The department of education at Winston-Salem State University has partnered with the Reich College of Education at Appalachian State University in Boone, North Carolina, to help future teachers develop social justice dispositions while exploring school and community diversity.
Launched in the 2019 spring semester, the program brought together 20 students, 10 from each university, to learn about social justice and diversity. The program included a session on recognizing implicit bias, and discussions on social justice. The students also visited Bethel Elementary in Watauga County, a rural mountain school, as well as the Appalachian State University Academy at Middle Fork, an urban school in Forsyth County.
“From the first day, the Appalachian and WSSU students were interested in learning about each other and forming real friend connections,” said Chris Osmond, associate professor in the department of leadership and educational studies at Appalachian State. “As we visited Bethel Elementary and the Academy at Middle Fork, and as we talked and reflected, the students showed a willingness to share their deep stories of implicit and explicit bias toward those different from themselves, where they learned them, and how they were working to overcome them.”
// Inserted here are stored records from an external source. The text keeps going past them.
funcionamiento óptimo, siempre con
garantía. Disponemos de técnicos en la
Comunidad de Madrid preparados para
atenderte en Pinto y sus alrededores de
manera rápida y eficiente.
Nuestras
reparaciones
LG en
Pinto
The program was designed by Fran Bates Oates, director of the Office of Field and Clinical Experiences in WSSU’s department of education and an alumna of both Appalachian State and WSSU, alongside Dr. Osmond and Nicholas Jordan, associate professor in Appalachian State’s department of human development and psychological counseling.
“My goal has always been to cause a ripple effect of social justice disposition and self-reflection across our communities,” Dr. Oates said. “The students are now ready to look at their professions and their future classrooms in a different way.”
Based on the positive results and feedback from the students, the two universities plan to continue the program in the spring 2020 semester.